Roach’s memoir touches on love, heartbreak, family, survival, and renewal, and has won the 202 Indie Book of the Year Non-Fiction and 2021 Victorian Premier’s Literary Award for Indigenous Writing.

Image: Hardie Grant Publishing

The Lotus Eaters, Emily Clements

Clement’s memoir recounts the young writer’s teenage years and early twenties, covering her time living in Vietnam. After a dispute between her best friend sees Emily stranded in the country, alone for the first time in her life, she decides to stay and attempts to combat her newfound loneliness.

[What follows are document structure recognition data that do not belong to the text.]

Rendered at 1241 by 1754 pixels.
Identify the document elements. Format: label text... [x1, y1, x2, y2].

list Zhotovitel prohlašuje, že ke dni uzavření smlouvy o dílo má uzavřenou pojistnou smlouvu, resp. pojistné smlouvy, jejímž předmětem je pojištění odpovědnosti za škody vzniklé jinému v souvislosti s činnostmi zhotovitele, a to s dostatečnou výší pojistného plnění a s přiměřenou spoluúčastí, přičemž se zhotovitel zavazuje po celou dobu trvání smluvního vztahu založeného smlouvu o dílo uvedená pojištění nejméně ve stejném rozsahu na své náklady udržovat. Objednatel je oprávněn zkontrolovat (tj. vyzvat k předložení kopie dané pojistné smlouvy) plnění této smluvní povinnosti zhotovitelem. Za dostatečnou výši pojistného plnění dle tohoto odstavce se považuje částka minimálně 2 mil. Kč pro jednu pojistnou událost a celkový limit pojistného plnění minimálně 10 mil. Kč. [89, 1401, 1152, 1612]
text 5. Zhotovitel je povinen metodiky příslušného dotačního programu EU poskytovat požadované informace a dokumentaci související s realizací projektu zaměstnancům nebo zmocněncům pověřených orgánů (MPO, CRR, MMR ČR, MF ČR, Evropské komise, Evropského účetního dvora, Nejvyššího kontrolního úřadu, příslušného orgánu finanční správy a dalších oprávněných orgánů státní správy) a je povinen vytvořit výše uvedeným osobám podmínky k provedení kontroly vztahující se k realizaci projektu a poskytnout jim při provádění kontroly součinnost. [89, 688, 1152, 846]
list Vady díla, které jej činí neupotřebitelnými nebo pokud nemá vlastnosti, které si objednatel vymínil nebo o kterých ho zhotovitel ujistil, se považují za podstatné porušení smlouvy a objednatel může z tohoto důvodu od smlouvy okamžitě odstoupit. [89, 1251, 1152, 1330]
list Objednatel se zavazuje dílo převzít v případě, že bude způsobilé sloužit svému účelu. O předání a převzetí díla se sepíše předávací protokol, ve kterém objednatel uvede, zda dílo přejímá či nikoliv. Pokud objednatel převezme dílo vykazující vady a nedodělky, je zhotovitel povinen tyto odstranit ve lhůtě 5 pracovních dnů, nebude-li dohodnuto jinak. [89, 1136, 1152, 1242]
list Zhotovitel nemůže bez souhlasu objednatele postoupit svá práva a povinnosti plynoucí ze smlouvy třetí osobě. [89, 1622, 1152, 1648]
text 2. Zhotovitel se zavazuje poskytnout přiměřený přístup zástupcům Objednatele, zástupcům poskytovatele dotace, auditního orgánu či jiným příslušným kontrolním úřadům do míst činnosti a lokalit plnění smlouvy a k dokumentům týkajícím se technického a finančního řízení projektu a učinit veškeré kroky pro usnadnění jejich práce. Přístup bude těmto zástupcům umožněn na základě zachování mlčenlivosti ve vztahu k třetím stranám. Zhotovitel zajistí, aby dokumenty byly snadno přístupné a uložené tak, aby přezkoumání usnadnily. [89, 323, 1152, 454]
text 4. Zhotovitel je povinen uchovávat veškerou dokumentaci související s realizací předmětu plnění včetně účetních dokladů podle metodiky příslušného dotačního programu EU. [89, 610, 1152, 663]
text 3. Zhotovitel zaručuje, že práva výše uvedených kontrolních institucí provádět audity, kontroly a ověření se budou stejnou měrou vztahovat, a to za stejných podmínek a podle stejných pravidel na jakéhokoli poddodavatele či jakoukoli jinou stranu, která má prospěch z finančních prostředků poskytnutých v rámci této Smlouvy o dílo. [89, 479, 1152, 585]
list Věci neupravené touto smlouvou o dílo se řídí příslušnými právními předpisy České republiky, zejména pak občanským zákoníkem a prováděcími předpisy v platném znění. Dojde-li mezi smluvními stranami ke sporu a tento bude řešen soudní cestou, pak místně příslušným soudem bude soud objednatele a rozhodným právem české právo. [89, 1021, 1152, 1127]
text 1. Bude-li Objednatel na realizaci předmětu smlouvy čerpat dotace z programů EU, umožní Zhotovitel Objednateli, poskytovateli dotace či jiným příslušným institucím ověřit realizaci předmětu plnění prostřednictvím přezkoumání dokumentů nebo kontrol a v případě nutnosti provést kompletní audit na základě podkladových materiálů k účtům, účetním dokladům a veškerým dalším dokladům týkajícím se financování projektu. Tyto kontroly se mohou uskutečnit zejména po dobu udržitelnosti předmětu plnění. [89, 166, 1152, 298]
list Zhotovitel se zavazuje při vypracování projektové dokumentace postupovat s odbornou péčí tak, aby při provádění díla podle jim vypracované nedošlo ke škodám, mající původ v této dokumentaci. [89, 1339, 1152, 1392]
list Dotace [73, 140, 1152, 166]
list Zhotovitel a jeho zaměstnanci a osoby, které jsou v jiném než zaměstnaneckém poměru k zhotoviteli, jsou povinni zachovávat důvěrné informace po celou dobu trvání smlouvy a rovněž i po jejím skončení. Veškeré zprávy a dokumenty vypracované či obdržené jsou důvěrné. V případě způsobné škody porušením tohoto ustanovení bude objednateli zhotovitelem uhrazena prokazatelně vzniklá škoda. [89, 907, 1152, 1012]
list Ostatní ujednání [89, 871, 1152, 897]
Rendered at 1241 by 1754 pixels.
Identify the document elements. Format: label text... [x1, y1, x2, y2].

The Lotus Eaters has been praised for its deep dive into a range of subjects, including body image, friendship, sex and consent.

Image: HarperCollins Publishers

One Bright Moon, Andrew Kwong

In One Bright Moon, Kwong details the trials he experienced as a child fleeing Chairman Mao’s China to a new life in Australia. Having witnessed his first execution when he was just seven years old and growing up facing persecution and famine, he and his family decided they had to escape. And, twelve-year-old Andrew would be the first to make the journey.

Critics have praised Kwong for his “startling clarity” and “profoundly moving” story.

Image: Allen & Unwin

Max, Alex Miller

A tribute to Miller’s friend, Max Blatt, Max follows Miller’s journey as he pieces together Blatt’s life from the Melbourne Holocaust Centre’s records to his former home in Poland. 

Max explores the subjects of friendship, memory, and history that critics describe as a “compelling and tender story of one man’s hidden history”.

Image: Allen & Unwin, Cassandra Pybus / Twitter

Truganini: Journey Through the Apocalypse, Cassandra Pybus

Pybus, an award-winning author and historian, has pored over eyewitness accounts to tell the story of Truganini, who has since become widely referred to as the ‘last Tasmanian’ in a perpetuation of the myth of the extinction of Tasmanian Aboriginal culture.

Truganini: Journey Through the Apocalypse recounts Truganini’s story of journeying around Tasmania with self-styled missionary George Augustus Robinson to help him try to negotiate an end to the violence between white colonists and Indigenous Australians.

Image: Black Inc Books

Penny Wong: Passion and Principles, Margaret Simons

Journalist Margaret Simons has penned the first biography of Senator Penny Wong, tracing her story from her early life in Malaysia, to becoming a student activist in Adelaide, and her time in parliament. 

In Penny Wong: Passion and Principles, Simons includes exclusive interviews with Wong and her Labor colleagues, as well as parliamentary opponents, close friends, and family members, to provide an insight into the Australian politician’s life.